Tori's Got Five Lives

by Cara Davis

When Tori Amos fans purchased tickets to one of her Sydney concerts this month they probably expected to see, well, Tori Amos.

And while the sleek singer songwriter who struts onto the stage that September night may look like Tori Amos, it will in fact be one of five completely different people.

"Depending on the night, you are going to get a different woman," she said.

"And I know you can't please everybody, but the way I see it is that if you are at that show, you were supposed to be there for a reason."

Sound confusing? You bet. But as the singer songwriter explained to Sydney Star Observer, the five distinct characters unexpectedly appeared when she wrote her ninth studio album American Doll Posse.

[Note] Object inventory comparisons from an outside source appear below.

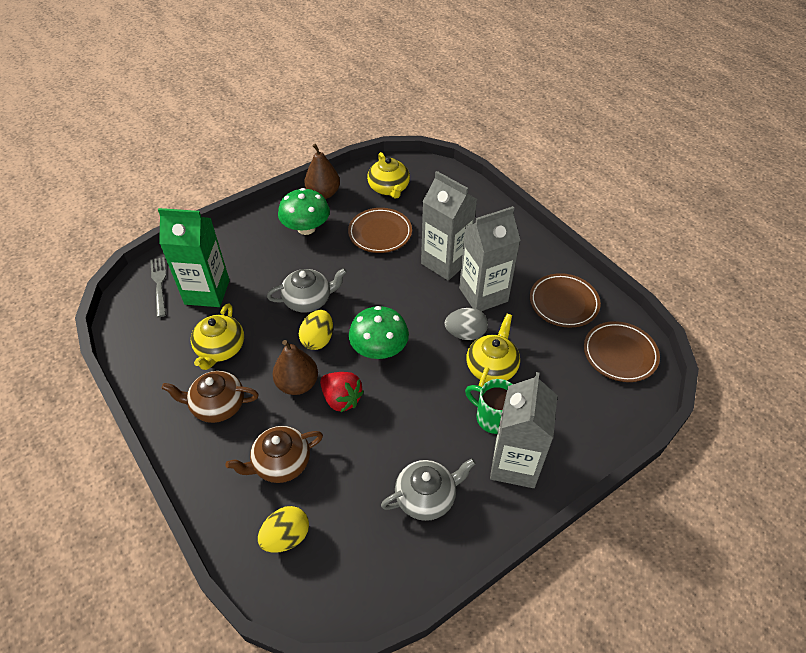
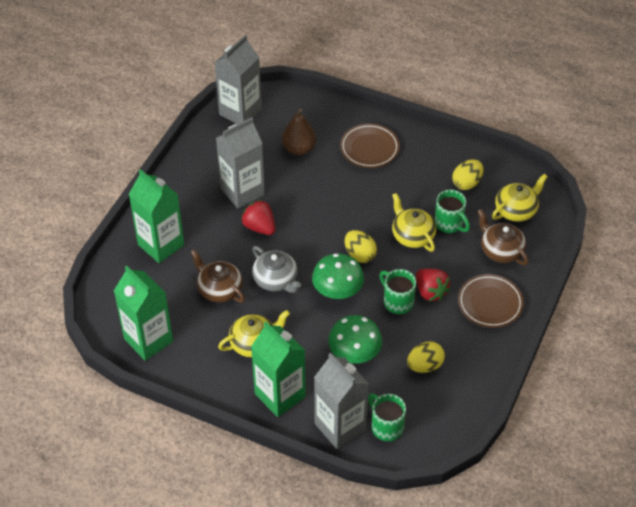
brown pear: [272,340,318,395] [304,143,340,199] = 2 -> [282,109,316,155] = 1
brown plate: [348,208,412,253] [530,273,601,328] [584,321,660,382] = 3 -> [340,124,400,168] [458,274,524,328] = 2
green carton: [158,208,230,307] = 1 -> [114,265,173,361] [129,169,184,263] [251,322,306,417] = 3
green mug: [465,379,513,434] = 1 -> [368,394,406,441] [379,269,416,314] [435,190,470,233] = 3
grey egg: [445,308,488,340] = 1 -> none = 0
grey fork: [150,257,166,317] = 1 -> none = 0
grey teapot: [267,268,347,313] [381,458,476,521] = 2 -> [252,246,301,293] = 1
red strawberry: [320,372,364,413] = 1 -> [241,200,275,235] [416,269,451,301] = 2
yellow egg: [258,506,309,553] [299,310,333,350] = 2 -> [345,230,377,263] [407,341,445,373] [452,159,483,190] = 3

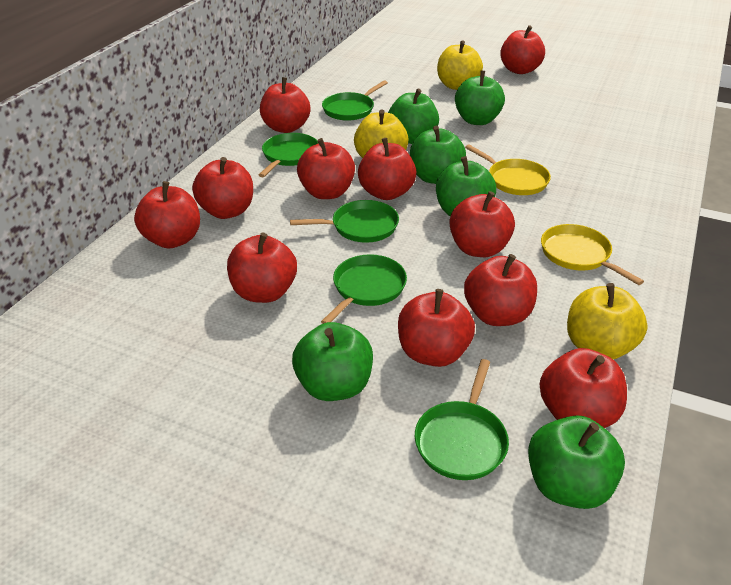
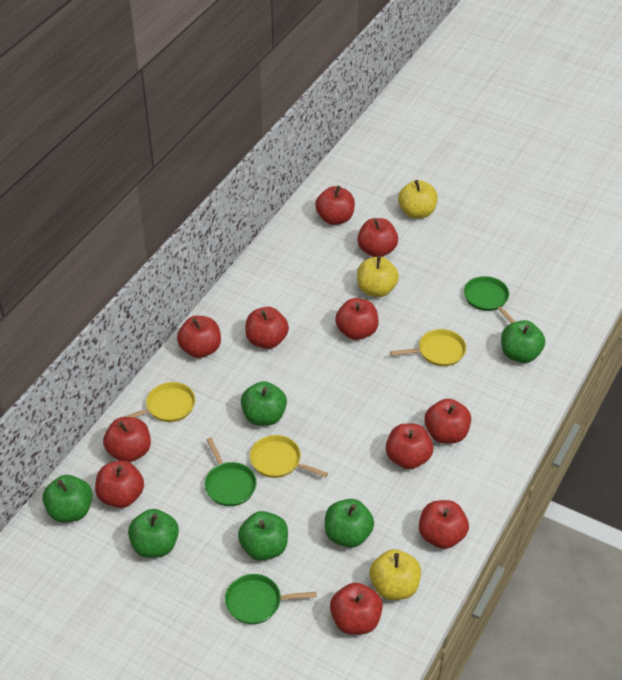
green pan: [259,133,318,177] [290,200,399,243] [321,254,407,324] [322,80,388,121] [415,359,509,480] = 5 -> [205,437,257,506] [225,574,317,624] [464,276,516,323] = 3
yellow pan: [465,144,551,195] [541,224,644,285] = 2 -> [124,382,195,422] [250,435,328,478] [390,329,466,366] = 3

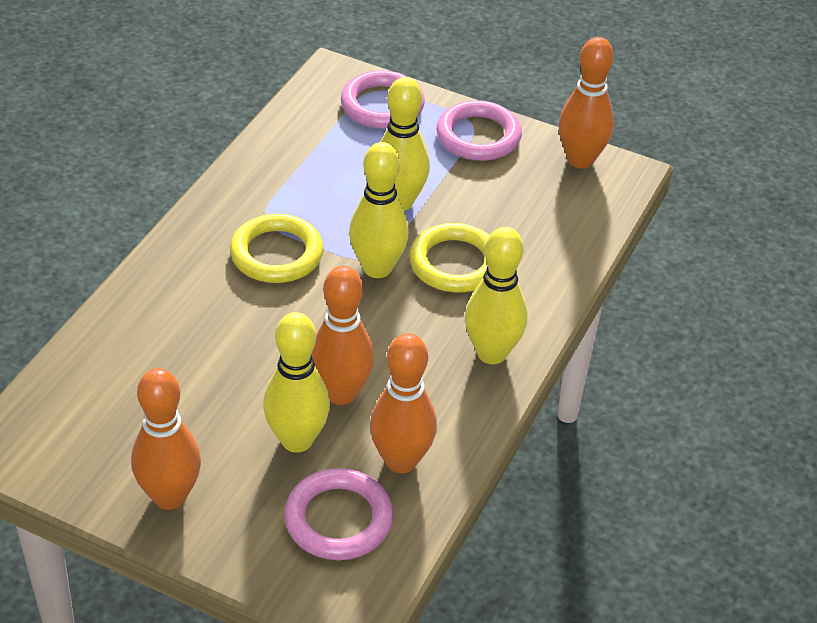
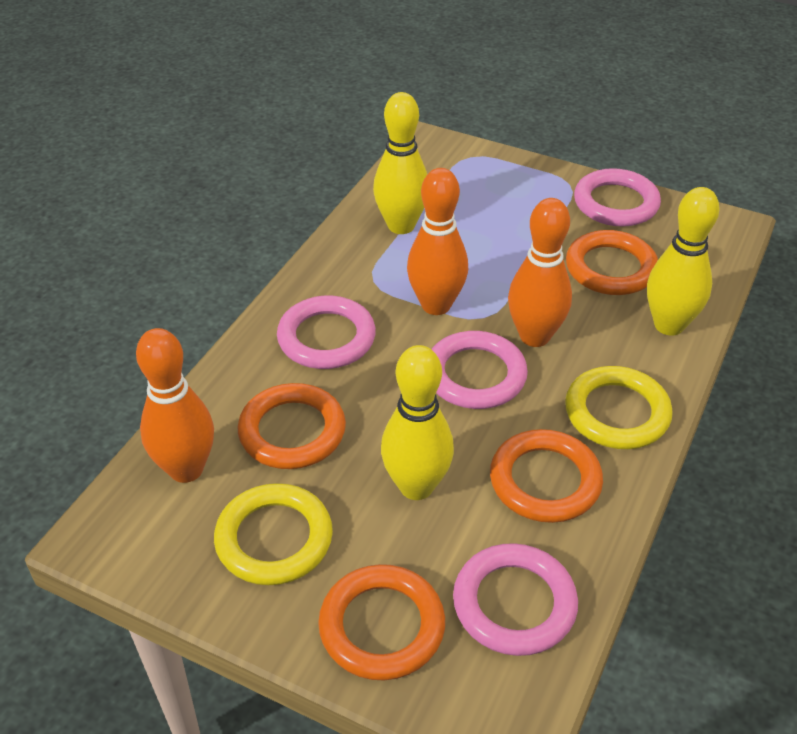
orange bowling pin: [131,368,201,510] [312,266,374,405] [370,333,437,473] [559,37,614,169] = 4 -> [136,328,214,483] [407,168,468,315] [508,198,572,347] = 3
orange ring: none = 0 -> [238,383,346,469] [318,564,445,680] [490,429,603,523] [566,230,658,295] = 4
pink ring: [284,468,393,560] [341,70,425,129] [436,100,522,161] = 3 -> [277,296,376,369] [431,331,528,409] [453,543,578,656] [574,168,661,227] = 4
yellow bowling pin: [263,312,330,453] [349,142,409,278] [380,77,430,211] [465,227,528,364] = 4 -> [373,92,427,234] [381,345,454,500] [647,187,720,336] = 3

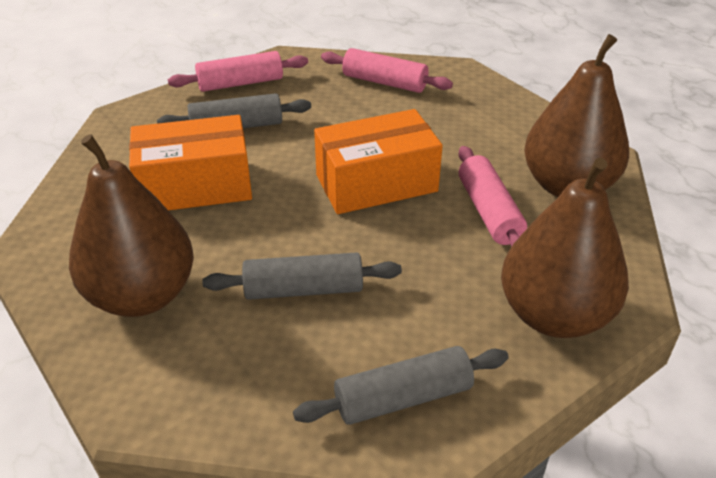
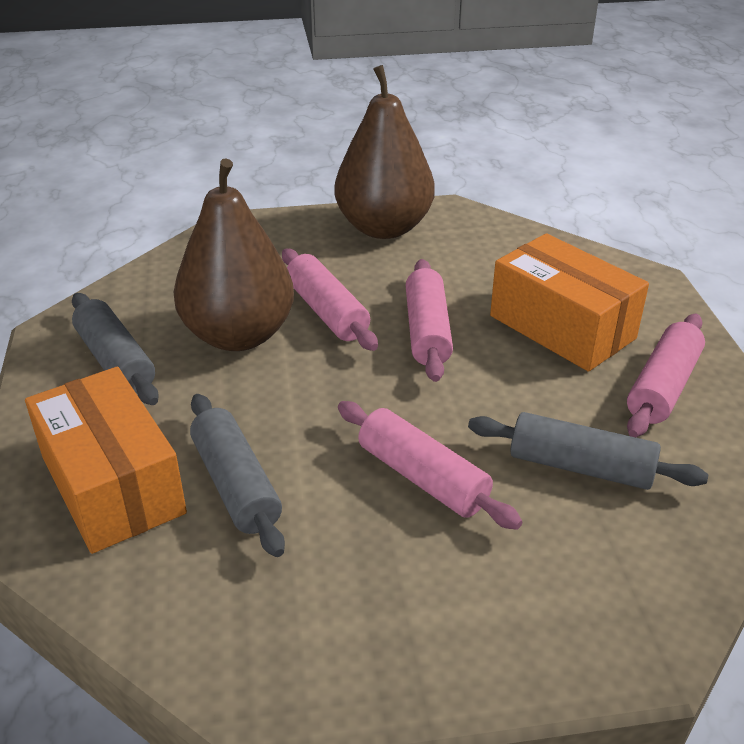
brown pear: [69,134,194,317] [501,158,629,338] [524,34,629,197] = 3 -> [173,158,294,351] [334,65,435,239] = 2
pink rolling pin: [168,51,308,92] [321,48,453,93] [458,146,527,247] = 3 -> [282,249,378,351] [338,401,523,530] [406,259,453,382] [627,314,705,437] = 4

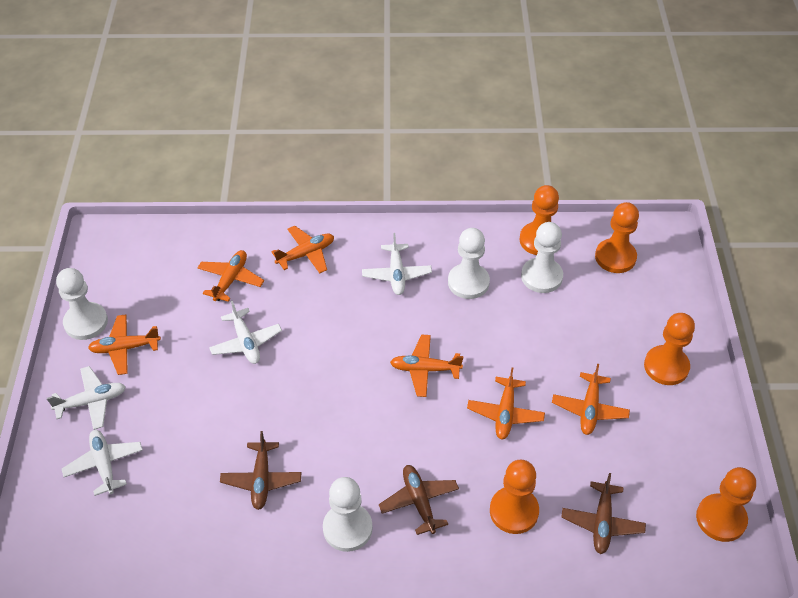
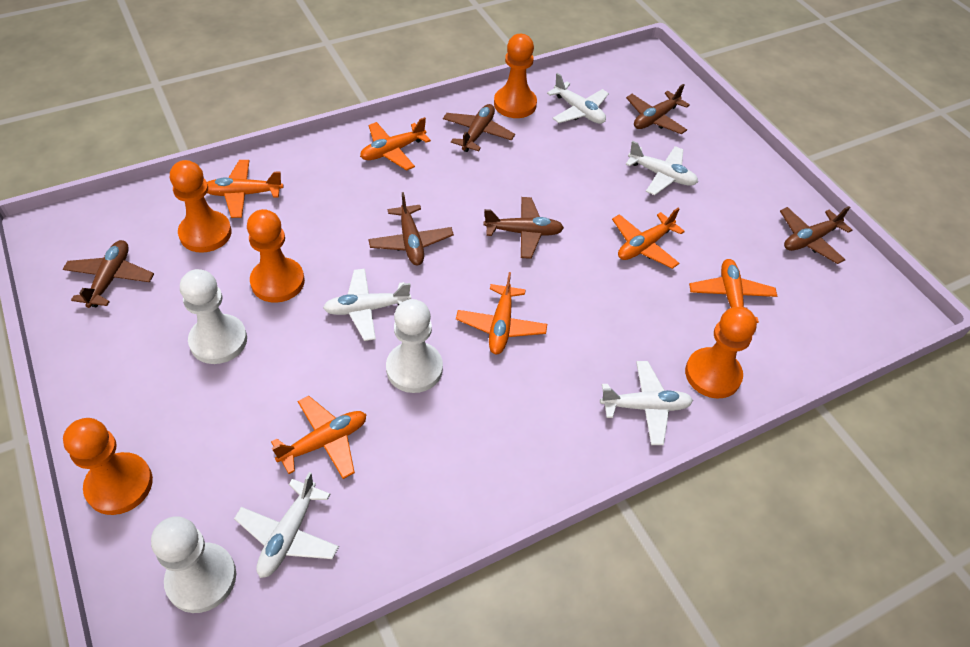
brown plane: [220,431,301,510] [379,465,459,535] [561,473,646,554] = 3 -> [63,240,154,308] [368,192,454,265] [443,104,515,152] [484,197,564,259] [626,84,690,134] [780,206,852,264] = 6
white pawn: [56,268,108,340] [323,477,373,552] [448,228,490,299] [521,222,563,293] = 4 -> [151,516,236,613] [180,269,247,364] [386,299,443,393] = 3
white plane: [47,366,126,430] [62,430,143,496] [209,301,282,364] [362,233,432,295] = 4 -> [234,472,339,578] [323,269,411,341] [547,73,609,124] [600,361,693,445] [625,141,698,195] = 5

It was inevitable really. After centuries of being deconstructed by the ruling patriarchy, it was only a matter of time before the girls reassembled to reclaim the power.

Tori found the girls on her metaphysical travels to the Greek pantheon, a time when the feminine was considered sacred.

She returned to 2007 with Isabel (hisTORIcal) - a photographer with a political bent, Clyde (CliTORIdes) - the little girl lost, and Pip (ExpiraTORIal) - a rubber clad warrior.

Santa (SanaTORIum) - the sensual 'girl's girl' appeared shortly after, followed shortly after by Tori (TerraTORIes) - the male-channelling mother.

Sure, it may sound a little waffly. But Tori said she is simply trying to tell other women that a version of the compartmentalised feminine is within them, however repressed.

"There are images that we as women step into and maybe get stuck in and they may not be aware of it," she said.

"A lot of women are now beginning to respond by saying, 'Hang on a minute, I'm not the girl my family wants me to be or the girl my friends think I am.'"

Everything going to plan, Tori's new album will liberate the masses from the shackles of the patriarchal world.

"There are so many people who are against anything that is not a male, heterosexual power," she said.

"Until those of us who choose to pull our heads out of the sand understand that this force means business, then in 20, 30 or 40 years from now we will look back at this time and say, 'My God, where were we?'

"This is life and death, the lives that you and I and our friends have, the freedom that we have to live our lives without somebody telling us what should go on in our bedrooms or what our morals should be."

It must be relatively easy, however, to wage war against the heterosexual paradigm when your five new personalities are all stunning-looking females.

But Tori "the complete woman", begged to differ.

"That is my body, I didn't get a boob job, I just worked my arse off," she said.

"And I am sorry, but at 44 I am fucking hot and I am proud of it."